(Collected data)
-- Opening Marker --

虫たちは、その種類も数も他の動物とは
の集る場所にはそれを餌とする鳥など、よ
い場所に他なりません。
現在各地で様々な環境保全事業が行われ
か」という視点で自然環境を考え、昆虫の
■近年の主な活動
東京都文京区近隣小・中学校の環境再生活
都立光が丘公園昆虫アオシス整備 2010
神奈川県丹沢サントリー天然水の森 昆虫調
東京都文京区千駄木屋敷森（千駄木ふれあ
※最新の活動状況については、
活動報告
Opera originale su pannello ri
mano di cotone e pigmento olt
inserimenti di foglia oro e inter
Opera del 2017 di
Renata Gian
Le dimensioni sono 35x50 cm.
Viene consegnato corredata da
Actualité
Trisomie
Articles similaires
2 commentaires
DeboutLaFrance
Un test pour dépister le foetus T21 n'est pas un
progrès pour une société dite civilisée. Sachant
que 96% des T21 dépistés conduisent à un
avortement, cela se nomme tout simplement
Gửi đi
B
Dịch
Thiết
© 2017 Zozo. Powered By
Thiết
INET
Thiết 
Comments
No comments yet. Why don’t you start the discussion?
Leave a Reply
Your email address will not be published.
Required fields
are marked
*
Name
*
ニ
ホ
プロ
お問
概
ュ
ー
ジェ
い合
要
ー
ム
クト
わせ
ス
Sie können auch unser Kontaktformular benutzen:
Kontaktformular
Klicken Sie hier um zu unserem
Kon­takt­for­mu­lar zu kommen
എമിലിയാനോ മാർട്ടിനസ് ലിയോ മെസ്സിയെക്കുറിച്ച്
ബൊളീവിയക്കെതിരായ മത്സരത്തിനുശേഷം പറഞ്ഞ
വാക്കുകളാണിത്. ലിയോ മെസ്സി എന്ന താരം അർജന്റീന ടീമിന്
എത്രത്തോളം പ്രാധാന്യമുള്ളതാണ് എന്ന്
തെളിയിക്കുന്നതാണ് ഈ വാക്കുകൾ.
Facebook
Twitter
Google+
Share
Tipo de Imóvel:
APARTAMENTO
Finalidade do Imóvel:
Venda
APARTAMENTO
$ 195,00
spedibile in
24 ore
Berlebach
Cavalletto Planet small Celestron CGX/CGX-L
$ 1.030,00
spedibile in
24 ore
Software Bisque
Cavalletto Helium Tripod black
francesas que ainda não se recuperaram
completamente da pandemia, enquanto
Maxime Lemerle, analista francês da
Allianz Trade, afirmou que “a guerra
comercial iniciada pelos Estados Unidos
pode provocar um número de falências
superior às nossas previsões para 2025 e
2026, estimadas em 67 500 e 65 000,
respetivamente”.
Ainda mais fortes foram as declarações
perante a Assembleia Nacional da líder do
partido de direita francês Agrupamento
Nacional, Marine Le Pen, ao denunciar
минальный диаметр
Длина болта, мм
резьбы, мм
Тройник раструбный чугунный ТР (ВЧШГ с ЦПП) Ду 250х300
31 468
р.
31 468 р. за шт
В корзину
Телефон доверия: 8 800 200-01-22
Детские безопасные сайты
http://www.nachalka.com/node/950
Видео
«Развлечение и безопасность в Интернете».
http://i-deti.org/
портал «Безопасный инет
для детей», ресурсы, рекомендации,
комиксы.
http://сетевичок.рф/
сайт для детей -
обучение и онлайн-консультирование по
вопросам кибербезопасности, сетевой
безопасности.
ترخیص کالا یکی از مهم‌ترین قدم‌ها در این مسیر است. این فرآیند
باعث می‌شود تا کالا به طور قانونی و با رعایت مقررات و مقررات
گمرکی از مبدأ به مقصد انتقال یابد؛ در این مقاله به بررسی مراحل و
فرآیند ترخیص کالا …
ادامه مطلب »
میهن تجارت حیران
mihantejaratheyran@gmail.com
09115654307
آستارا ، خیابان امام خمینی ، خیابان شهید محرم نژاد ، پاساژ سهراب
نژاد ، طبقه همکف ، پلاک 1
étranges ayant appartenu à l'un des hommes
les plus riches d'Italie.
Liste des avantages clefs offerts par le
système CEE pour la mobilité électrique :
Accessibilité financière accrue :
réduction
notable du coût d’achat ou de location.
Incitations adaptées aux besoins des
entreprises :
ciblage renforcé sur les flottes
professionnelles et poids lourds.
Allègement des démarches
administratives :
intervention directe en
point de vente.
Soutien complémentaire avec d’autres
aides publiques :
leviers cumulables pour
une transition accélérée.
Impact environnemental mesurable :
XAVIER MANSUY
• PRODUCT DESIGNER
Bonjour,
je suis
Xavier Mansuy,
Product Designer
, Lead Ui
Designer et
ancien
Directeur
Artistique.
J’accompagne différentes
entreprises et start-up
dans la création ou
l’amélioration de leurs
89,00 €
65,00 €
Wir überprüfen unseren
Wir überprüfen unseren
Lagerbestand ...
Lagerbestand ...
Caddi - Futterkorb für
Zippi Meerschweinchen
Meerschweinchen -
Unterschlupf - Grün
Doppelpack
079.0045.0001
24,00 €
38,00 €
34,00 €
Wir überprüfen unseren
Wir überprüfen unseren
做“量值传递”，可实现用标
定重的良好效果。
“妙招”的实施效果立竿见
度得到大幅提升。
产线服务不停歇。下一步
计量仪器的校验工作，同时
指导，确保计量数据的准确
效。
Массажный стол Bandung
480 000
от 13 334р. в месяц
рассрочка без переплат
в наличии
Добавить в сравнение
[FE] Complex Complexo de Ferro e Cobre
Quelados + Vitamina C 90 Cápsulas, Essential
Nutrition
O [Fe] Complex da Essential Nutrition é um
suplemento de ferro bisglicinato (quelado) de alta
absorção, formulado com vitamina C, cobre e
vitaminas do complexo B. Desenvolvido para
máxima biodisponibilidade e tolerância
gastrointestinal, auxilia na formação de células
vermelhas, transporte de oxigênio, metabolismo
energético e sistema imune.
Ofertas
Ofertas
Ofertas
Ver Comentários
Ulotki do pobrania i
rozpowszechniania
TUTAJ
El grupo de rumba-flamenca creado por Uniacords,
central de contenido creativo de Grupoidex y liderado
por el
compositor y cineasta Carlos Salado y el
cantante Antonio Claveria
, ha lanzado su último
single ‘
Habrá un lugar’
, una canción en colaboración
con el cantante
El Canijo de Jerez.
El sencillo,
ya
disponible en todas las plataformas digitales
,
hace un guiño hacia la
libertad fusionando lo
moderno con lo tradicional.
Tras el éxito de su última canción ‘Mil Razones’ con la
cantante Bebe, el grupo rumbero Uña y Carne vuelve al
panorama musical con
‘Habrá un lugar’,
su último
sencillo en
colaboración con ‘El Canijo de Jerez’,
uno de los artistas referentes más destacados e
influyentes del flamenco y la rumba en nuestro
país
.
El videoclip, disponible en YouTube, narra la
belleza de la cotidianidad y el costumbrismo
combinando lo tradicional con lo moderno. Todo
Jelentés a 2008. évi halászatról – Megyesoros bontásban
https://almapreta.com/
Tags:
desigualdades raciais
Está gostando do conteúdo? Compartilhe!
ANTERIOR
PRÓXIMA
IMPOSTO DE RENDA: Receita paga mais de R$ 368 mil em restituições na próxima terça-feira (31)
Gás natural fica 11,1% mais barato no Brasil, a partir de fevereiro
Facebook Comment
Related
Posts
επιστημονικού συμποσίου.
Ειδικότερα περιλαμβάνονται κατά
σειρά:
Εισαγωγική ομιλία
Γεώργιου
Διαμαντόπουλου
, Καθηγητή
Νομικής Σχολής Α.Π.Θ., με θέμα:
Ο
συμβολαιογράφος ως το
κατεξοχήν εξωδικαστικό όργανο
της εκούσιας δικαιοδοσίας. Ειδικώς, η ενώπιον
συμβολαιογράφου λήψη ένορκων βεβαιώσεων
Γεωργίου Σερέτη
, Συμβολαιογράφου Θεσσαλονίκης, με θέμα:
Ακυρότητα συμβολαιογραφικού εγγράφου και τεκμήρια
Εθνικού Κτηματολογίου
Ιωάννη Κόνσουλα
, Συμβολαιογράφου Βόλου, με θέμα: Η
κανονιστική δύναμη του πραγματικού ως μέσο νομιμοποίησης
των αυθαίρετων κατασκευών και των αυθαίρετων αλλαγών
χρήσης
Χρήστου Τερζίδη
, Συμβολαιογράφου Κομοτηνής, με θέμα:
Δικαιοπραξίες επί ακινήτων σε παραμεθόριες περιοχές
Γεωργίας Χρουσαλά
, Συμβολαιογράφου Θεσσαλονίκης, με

-- Closing Marker --

### WHAT IS REQUIRED
Return exactly the lines from the beginning of the data above through the one containing "Opera del 2017 di", please. Include both end lines and add nothing else.

### EXERCISE SOLUTION
虫たちは、その種類も数も他の動物とは
の集る場所にはそれを餌とする鳥など、よ
い場所に他なりません。
現在各地で様々な環境保全事業が行われ
か」という視点で自然環境を考え、昆虫の
■近年の主な活動
東京都文京区近隣小・中学校の環境再生活
都立光が丘公園昆虫アオシス整備 2010
神奈川県丹沢サントリー天然水の森 昆虫調
東京都文京区千駄木屋敷森（千駄木ふれあ
※最新の活動状況については、
活動報告
Opera originale su pannello ri
mano di cotone e pigmento olt
inserimenti di foglia oro e inter
Opera del 2017 di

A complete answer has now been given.